Problem statement: Copy each record exactly and skip its pictures.

Plain-text engineering files:
■ ■ ■ ■ ■

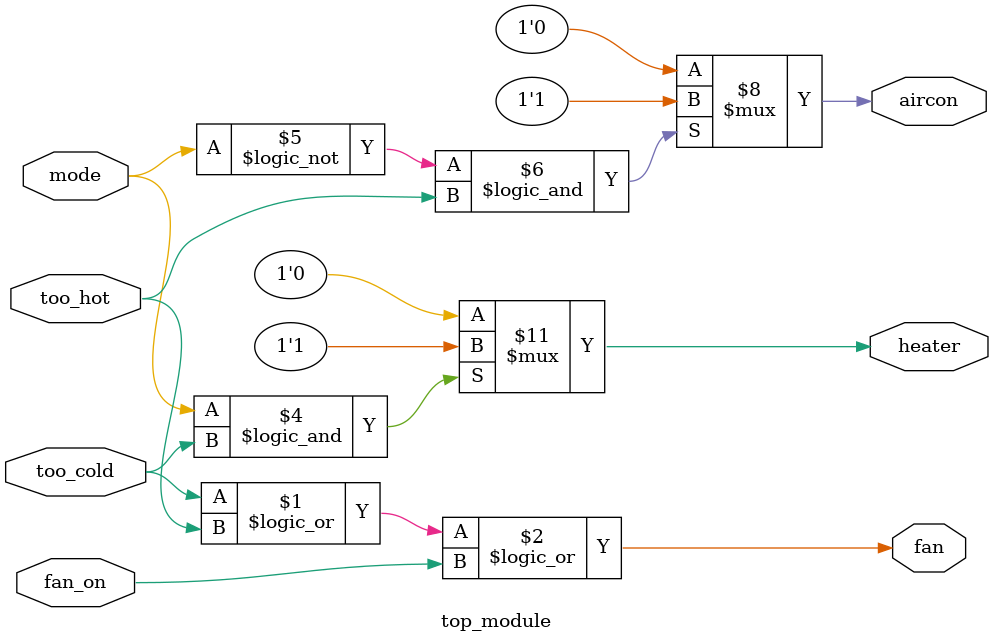
<source format=sv>
module top_module(
	input mode,
	input too_cold, 
	input too_hot,
	input fan_on,
	output heater,
	output aircon,
	output fan
);

reg fan;

assign fan = (too_cold || too_hot || fan_on);

always @(*) begin
	if (mode && too_cold)
		heater = 1;
	else
		heater = 0;

	if (!mode && too_hot)
		aircon = 1;
	else
		aircon = 0;
end

endmodule

</source>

■ ■ ■ ■ ■

Result:
<source format=sv>
module top_module(
	input mode,
	input too_cold, 
	input too_hot,
	input fan_on,
	output heater,
	output aircon,
	output fan
);

reg fan;

assign fan = (too_cold || too_hot || fan_on);

always @(*) begin
	if (mode && too_cold)
		heater = 1;
	else
		heater = 0;

	if (!mode && too_hot)
		aircon = 1;
	else
		aircon = 0;
end

endmodule

</source>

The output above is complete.